Grace Kelly - Style Icon - London V&A

It is hard to believe now that Grace Kelly’s career was just 5 years, from 1951 to 1956, such is her enduring legacy and stylish image - the Kelly look - which was created in the main by Edith Head for her Paramount films and Helen Rose at MGM, its as iconic as Audrey Hepburn with Givenchy.

She made 11 films during those 5 years and of course the Hitchcock ones are still out there and endlessly analysed. Her wardrobe for REAR WINDOW being particularly marvellous – I also like her Edith Head outfits for TO CATCH A THIEF – the ice blue dress, the bathing costume, the outfit for an afternoon picnic: “leg or breast?” when offering the cold chicken to Cary Grant, and of course that spectacular gold number for the climax.

Grace, who like all the great stars had an unique voice, was along with Audrey Hepburn Hollywood’s two new golden girls of the ‘50s and thus both won the Academy Award in succeeding years – 1953 and 1954 – just as those two new ‘60s girls Julies Andrews and Christie did a decade later. Grace and Audrey were the other side of Marilyn and Elizabeth Taylor, making up that quartet of Hollywood greats circa 1954, when they all reigned supreme. That 1954 best actress award is still a bone of contention for movie buffs and just fans – did Grace deserve to win for THE COUNTRY GIRL, for just looking dowdy and wearing cardigans and spectacles, over Judy Garland’s towering performance in A STAR IS BORN? But really by then Judy was seen as a has-been making a comeback and had been regarded as difficult for years, whereas the cool and crisp Kelly was the new sensation that audiences could not get enough of. I will need to re-see THE COUNTRY GIRL myself to make up my own mind.

Grace of course had that patrician image which so fascinated Hitchcock, the cool and feisty ice maiden who melted with the right man. Grace was about 20 years younger than those older leading men but there were rumoured romances with the likes of Cooper, Gable, Milland, Crosby, Holden, and the perfect on-screen partnerships with Stewart and Grant. Fashion designer Oleg Cassini was also a boyfriend. [Of course Audrey Hepburn and Sophia Loren, when she began in international movies in 1957, were also 20 or 30 years younger than their male co-stars].

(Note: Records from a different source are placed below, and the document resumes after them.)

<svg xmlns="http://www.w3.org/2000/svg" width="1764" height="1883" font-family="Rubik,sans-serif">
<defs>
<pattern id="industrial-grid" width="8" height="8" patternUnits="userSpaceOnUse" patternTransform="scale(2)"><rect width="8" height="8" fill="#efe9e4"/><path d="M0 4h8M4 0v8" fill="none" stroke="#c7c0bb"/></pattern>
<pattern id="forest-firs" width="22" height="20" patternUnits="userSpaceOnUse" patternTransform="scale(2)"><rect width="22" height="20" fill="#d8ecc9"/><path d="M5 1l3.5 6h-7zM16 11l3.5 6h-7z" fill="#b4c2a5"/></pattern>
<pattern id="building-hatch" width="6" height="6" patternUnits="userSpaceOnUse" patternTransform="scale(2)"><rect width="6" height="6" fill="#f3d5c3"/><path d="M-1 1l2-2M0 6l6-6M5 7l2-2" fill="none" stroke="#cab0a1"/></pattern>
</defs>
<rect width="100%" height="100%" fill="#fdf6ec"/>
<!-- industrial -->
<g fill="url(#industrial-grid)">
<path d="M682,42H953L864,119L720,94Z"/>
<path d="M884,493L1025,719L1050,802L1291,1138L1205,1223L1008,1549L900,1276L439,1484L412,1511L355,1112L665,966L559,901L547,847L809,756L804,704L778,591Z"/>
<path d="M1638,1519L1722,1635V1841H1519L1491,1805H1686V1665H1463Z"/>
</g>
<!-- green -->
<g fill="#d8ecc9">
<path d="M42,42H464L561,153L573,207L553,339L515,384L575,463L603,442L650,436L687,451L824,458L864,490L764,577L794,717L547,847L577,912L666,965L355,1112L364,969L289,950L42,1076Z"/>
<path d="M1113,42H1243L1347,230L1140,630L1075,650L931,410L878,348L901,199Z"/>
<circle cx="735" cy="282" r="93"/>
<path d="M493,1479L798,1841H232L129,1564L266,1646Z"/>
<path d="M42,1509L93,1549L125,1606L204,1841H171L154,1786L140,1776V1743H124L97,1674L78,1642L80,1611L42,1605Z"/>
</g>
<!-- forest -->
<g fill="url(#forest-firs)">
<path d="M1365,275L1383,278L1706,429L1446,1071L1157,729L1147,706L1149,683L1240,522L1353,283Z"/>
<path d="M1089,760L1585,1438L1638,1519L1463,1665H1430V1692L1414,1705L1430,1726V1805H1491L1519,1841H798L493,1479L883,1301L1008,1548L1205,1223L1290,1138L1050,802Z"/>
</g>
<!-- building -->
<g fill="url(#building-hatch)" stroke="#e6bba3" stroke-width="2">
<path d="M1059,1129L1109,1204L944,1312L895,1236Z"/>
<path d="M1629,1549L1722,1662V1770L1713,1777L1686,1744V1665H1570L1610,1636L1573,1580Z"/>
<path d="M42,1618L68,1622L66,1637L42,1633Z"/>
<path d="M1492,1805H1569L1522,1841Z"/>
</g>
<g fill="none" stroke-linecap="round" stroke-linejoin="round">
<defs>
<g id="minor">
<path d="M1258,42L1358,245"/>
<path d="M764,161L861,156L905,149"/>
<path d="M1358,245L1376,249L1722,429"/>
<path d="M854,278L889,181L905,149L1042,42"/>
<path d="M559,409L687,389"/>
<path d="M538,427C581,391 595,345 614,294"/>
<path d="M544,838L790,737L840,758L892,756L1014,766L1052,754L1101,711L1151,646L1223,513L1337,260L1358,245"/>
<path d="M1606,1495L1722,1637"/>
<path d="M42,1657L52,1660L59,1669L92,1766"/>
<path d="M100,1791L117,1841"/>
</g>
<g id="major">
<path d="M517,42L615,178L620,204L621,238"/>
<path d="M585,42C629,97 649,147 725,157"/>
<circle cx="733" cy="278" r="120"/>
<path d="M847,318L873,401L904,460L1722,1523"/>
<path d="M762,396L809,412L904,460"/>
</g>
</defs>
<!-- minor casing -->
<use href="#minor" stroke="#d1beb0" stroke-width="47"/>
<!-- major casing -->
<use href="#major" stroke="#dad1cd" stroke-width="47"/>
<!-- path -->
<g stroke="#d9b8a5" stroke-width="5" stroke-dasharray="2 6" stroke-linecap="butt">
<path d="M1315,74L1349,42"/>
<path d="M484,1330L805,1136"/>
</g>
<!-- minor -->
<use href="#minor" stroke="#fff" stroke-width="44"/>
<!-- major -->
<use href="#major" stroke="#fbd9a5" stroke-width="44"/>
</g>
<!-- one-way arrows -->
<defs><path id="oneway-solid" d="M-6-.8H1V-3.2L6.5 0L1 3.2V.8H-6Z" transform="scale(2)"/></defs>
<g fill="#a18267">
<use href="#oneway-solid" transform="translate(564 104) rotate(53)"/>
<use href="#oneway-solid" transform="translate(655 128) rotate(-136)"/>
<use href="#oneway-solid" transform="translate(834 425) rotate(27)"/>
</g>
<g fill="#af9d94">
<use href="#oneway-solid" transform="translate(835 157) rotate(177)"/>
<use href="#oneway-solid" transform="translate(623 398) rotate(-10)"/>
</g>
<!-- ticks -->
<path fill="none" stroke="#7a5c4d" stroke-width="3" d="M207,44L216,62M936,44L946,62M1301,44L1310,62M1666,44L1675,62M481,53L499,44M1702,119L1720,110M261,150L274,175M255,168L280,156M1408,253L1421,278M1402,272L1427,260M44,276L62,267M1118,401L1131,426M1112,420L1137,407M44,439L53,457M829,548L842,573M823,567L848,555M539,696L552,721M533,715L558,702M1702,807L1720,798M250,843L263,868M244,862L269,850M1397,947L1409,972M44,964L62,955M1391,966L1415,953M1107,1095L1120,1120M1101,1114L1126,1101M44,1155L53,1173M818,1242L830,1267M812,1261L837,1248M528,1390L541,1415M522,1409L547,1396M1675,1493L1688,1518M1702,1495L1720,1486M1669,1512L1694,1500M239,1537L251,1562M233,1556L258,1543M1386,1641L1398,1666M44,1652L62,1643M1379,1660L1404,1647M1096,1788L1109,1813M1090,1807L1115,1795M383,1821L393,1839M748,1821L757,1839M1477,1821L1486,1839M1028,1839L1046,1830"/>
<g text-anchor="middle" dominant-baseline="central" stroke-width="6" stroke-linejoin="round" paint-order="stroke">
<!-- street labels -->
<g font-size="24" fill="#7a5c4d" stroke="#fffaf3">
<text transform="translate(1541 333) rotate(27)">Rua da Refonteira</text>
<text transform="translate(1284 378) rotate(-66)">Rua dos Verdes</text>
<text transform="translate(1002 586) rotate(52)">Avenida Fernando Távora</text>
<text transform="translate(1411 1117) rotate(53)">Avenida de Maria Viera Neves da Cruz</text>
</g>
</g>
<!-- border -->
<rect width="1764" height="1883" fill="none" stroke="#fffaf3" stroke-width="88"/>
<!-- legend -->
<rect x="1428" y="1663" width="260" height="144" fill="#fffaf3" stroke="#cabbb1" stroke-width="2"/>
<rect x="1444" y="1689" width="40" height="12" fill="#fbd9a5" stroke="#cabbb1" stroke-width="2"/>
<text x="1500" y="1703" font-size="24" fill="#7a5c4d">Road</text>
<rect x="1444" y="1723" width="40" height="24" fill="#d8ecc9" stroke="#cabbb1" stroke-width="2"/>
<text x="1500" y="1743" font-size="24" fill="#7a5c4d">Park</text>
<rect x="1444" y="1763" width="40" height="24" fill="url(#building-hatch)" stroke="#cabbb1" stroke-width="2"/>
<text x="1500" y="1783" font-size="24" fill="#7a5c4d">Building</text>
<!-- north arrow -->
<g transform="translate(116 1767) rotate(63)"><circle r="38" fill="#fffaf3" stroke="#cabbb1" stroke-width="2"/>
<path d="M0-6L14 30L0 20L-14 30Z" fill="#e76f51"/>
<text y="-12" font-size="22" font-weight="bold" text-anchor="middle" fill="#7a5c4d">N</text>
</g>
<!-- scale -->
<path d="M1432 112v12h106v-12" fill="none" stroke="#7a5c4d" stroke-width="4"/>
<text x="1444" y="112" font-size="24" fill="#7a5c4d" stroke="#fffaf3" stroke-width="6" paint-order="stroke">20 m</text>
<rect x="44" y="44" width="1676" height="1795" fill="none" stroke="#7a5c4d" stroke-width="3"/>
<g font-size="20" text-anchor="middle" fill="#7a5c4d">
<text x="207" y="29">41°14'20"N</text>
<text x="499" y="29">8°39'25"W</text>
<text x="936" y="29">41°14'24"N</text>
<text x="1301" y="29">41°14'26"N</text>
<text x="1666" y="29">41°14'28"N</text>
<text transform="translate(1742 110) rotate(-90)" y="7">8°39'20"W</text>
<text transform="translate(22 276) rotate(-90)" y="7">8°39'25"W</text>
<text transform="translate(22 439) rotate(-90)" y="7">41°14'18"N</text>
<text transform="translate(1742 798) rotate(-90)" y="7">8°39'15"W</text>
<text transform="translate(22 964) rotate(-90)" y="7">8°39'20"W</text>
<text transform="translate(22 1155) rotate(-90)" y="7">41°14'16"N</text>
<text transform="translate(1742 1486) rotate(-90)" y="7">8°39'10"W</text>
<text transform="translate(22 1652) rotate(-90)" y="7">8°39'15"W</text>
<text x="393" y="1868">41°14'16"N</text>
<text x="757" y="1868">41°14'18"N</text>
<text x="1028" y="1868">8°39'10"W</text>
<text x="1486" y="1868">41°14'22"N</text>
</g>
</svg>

Two of Grace’s I particularly like are that routine programmer she had to do, GREEN FIRE in '54, where she looks very cool and tailored down in the South American jungle as sister of plantation owner John Ericson as prospectors Stewart Granger and Paul Douglas dig for those emeralds. Its hokum but fun and she is very understated and affecting in THE SWAN, again nicely dressed (by Helen Rose) and with a nice hairstyle as the princess falling for tutor Louis Jourdan while being wooed by prince Alec Guinness (who became a lifelong friend of hers, they played endless jokes on each other thereafter) – THE SWAN also has the full MGM period look and provided good roles for Jessie Royce Landis, Estelle Winwood and Agnes Moorehead. One can see Eva Marie Saint's Eve Kendall as a tailored Grace Kelly type in Hitch's NORTH BY NORTHWEST, even as she dangles from Mount Rushmore wearing her white gloves, and then of course there is Tippi and THE BIRDS...

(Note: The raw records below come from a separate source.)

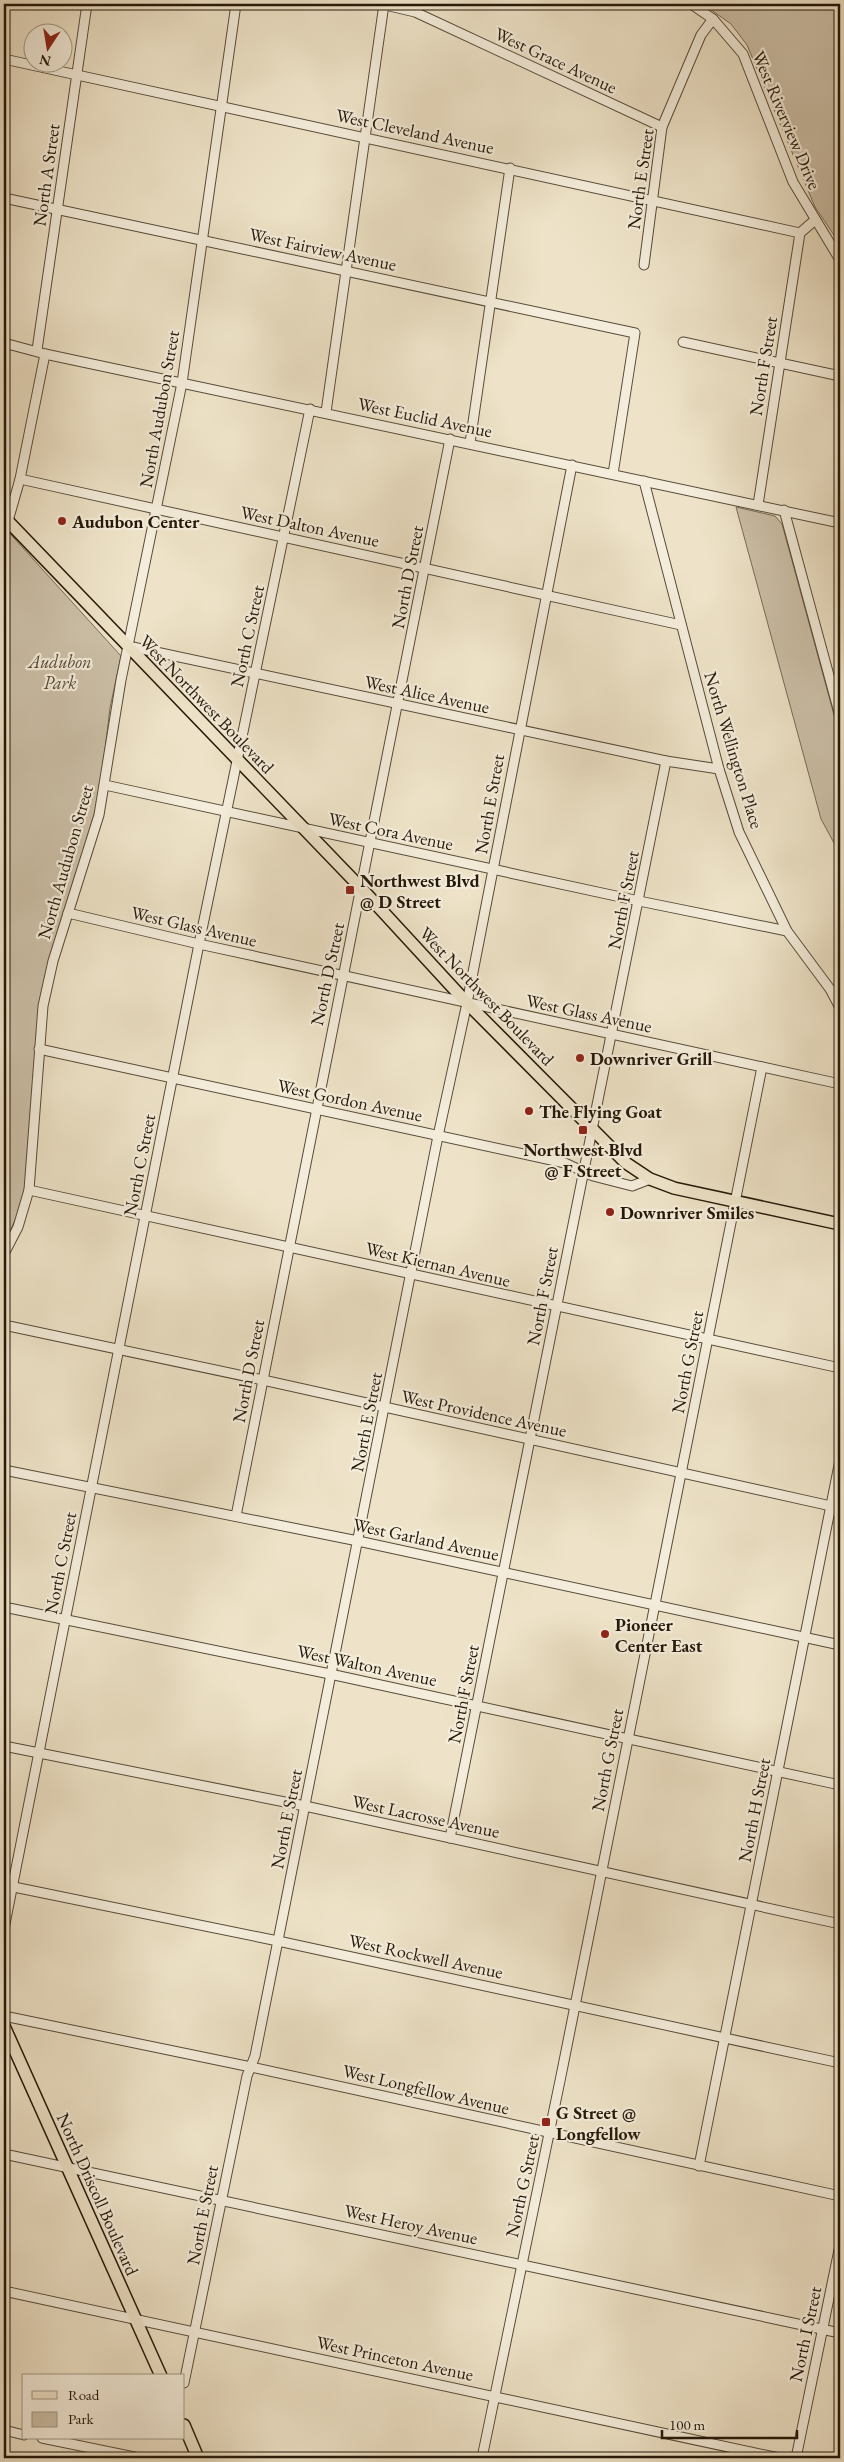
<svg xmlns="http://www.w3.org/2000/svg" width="844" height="2462" font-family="'EB Garamond',serif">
<rect width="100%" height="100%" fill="#eee3c8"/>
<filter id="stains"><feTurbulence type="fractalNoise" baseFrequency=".004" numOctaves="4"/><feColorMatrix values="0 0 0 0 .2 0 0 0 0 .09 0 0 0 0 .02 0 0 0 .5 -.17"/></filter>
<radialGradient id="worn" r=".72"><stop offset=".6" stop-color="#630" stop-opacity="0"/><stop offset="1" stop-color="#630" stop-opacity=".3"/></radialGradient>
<g fill="#ccc0a8" stroke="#786c58">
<polygon points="703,4 840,4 840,244 815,207 747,45 731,24"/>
<polygon points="736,507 775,516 782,524 840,737 840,854 821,819"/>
<polygon points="4,527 121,656 110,708 101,783 90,835 51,952 44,987 26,1181 21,1207 4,1244"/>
</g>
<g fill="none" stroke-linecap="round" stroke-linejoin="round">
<g stroke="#574b39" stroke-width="11">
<g id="minor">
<polyline points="381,4 415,12 662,127"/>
<polyline points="691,4 713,19 743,54 793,182 840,260"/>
<polyline points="4,59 800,233 815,220"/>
<polyline points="4,198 635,333 613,474"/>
<polyline points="644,265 662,127 701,35 713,19"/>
<polyline points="683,342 840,376"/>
<polyline points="4,343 45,354 840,523"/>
<polyline points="37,350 87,4"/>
<polyline points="326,412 384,4"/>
<polyline points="470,443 510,168"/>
<polyline points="20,479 681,625"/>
<polyline points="644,481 719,769 739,832 787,931 830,989 840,1008"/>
<polyline points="758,505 800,233"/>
<polyline points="784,510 840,716"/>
<polyline points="8,521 20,479 45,354"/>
<polyline points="128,646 666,761 719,769"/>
<polyline points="105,785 639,901 787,931"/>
<polyline points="68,913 199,944 840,1084"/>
<polyline points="39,1049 565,1163 593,1176 632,1186 650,1179"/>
<polyline points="29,1190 840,1368"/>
<polyline points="4,1254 18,1227 29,1190 43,1006 53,961 99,815 121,680 182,383 236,4"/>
<polyline points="4,1325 263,1380 840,1508"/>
<polyline points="4,1470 358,1541 840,1645"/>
<polyline points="236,1516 450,439"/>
<polyline points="4,1607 330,1674 840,1785"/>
<polyline points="4,1746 305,1806 840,1924"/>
<polyline points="450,1838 666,761"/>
<polyline points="4,1885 278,1941 840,2063"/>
<polyline points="4,1929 199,944 310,409"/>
<polyline points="4,2016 251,2067 840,2196"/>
<polyline points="4,2154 840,2333"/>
<polyline points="699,2166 840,1460"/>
<polyline points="4,2291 779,2458"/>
<polyline points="184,2383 247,2076 255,2056 438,1136 467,1003 572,465"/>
<polyline points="4,2430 24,2435"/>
<polyline points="42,2438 139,2458"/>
<polyline points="482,2458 562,2071 762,1067"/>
<polyline points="796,2458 840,2245"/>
</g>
</g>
<g stroke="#251809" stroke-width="14">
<g id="major">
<polyline points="4,517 362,889 467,1003 626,1163 650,1179 674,1188 840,1224"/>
<polyline points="4,2026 161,2376"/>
<polyline points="184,2425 198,2458"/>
</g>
</g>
<use href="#minor" stroke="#f4eddb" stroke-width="9"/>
<use href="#major" stroke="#eee3c8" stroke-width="11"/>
</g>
<g fill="#8f2418" stroke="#f4eddb" stroke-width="2">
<circle cx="62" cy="521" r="5"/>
<rect x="345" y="885" width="10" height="10" rx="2.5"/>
<circle cx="580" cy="1058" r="5"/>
<circle cx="529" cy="1111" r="5"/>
<rect x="578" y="1125" width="10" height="10" rx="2.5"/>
<circle cx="610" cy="1212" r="5"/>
<circle cx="605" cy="1634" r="5"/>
<rect x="541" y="2117" width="10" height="10" rx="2.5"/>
</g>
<g text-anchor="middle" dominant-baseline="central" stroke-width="4.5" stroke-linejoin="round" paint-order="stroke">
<g font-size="18" fill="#251809" stroke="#f4eddb">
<text transform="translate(556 60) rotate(25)">West Grace Avenue</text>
<text transform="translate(787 120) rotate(67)">West Riverview Drive</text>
<text transform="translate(415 131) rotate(12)">West Cleveland Avenue</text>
<text transform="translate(46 175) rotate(-82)">North A Street</text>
<text transform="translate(640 179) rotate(-82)">North E Street</text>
<text transform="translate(323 249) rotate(12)">West Fairview Avenue</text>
<text transform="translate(763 366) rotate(-81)">North F Street</text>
<text transform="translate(159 409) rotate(-80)">North Audubon Street</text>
<text transform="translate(425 417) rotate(12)">West Euclid Avenue</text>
<text transform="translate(310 526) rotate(12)">West Dalton Avenue</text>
<text transform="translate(407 577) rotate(-79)">North D Street</text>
<text transform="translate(247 636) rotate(-78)">North C Street</text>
<text transform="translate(427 694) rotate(12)">West Alice Avenue</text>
<text transform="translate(207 704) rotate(46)">West Northwest Boulevard</text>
<text transform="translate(734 750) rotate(73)">North Wellington Place</text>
<text transform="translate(489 804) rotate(-80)">North E Street</text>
<text transform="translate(391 831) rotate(12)">West Cora Avenue</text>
<text transform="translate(65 862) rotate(-74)">North Audubon Street</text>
<text transform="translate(623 900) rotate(-79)">North F Street</text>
<text transform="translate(194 926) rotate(13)">West Glass Avenue</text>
<text transform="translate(327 974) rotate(-78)">North D Street</text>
<text transform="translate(487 996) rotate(46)">West Northwest Boulevard</text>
<text transform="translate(589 1013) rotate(12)">West Glass Avenue</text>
<text transform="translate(350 1100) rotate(12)">West Gordon Avenue</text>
<text transform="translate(139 1165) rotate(-79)">North C Street</text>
<text transform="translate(438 1264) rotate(13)">West Kiernan Avenue</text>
<text transform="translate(542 1296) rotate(-79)">North F Street</text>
<text transform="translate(687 1362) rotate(-79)">North G Street</text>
<text transform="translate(248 1371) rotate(-79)">North D Street</text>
<text transform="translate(484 1413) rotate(12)">West Providence Avenue</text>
<text transform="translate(366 1422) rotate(-79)">North E Street</text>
<text transform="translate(426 1539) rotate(12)">West Garland Avenue</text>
<text transform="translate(60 1563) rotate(-79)">North C Street</text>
<text transform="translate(367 1665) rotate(12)">West Walton Avenue</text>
<text transform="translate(463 1694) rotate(-79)">North F Street</text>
<text transform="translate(607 1760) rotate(-79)">North G Street</text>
<text transform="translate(754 1810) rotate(-79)">North H Street</text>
<text transform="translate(426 1816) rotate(12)">West Lacrosse Avenue</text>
<text transform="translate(286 1819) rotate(-79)">North E Street</text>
<text transform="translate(426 1956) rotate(12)">West Rockwell Avenue</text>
<text transform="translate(426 2089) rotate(13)">West Longfellow Avenue</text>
<text transform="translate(522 2186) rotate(-78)">North G Street</text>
<text transform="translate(98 2194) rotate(66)">North Driscoll Boulevard</text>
<text transform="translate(202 2215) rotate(-79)">North E Street</text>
<text transform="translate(411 2224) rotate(12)">West Heroy Avenue</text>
<text transform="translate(805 2334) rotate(-78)">North I Street</text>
<text transform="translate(395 2358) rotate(12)">West Princeton Avenue</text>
</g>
<g font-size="18" font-weight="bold" fill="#251809" stroke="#f4eddb" text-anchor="start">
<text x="72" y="521">Audubon Center</text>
<text x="360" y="880">Northwest Blvd<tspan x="360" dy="21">@ D Street</tspan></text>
<text x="590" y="1058">Downriver Grill</text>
<text x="539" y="1111">The Flying Goat</text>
<text x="583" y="1149" text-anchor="middle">Northwest Blvd<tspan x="583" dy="21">@ F Street</tspan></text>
<text x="620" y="1212">Downriver Smiles</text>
<text x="615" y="1624">Pioneer<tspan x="615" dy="21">Center East</tspan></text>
<text x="556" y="2112">G Street @<tspan x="556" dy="21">Longfellow</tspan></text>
</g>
<g font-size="18" font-style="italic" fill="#574a39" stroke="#f4eddb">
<text x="60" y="661">Audubon<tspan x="60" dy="21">Park</tspan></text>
</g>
</g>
<rect width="844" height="2462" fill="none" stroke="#eee3c8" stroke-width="20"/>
<rect x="5" y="5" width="834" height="2452" fill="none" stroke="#251809" stroke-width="2.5"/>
<rect x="10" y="10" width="824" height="2442" fill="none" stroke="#251809"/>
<rect x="22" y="2374" width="162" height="65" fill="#f4eddb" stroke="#a19887"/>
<rect x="32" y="2391" width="25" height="8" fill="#eee3c8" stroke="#a19887"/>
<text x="68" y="2400" font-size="15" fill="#251809">Road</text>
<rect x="32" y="2412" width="25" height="15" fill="#ccc0a8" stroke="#a19887"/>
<text x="68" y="2424" font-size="15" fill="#251809">Park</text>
<g transform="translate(48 48) rotate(192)"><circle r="24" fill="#f4eddb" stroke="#a19887"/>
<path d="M0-4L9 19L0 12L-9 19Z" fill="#8f2418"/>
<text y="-8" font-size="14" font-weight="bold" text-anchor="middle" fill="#251809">N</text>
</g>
<path d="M662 2430v8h135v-8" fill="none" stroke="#251809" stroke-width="2.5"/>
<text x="669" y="2430" font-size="15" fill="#251809" stroke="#f4eddb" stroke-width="4" paint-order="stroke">100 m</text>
<rect width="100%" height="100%" filter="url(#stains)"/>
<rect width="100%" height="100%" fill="url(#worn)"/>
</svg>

It would have been interesting if Grace had been allowed to return to the screen for Hitchcock in MARNIE and who knows how her career might have developed, but we will always have those ‘50s treats. Audrey Hepburn of course remains an equal style icon...

The exhibition on Grace at London's V&A Museum runs until September with those iconic clothes and other items [like the Kelly bag], and is getting a lot of attention. I shall be going.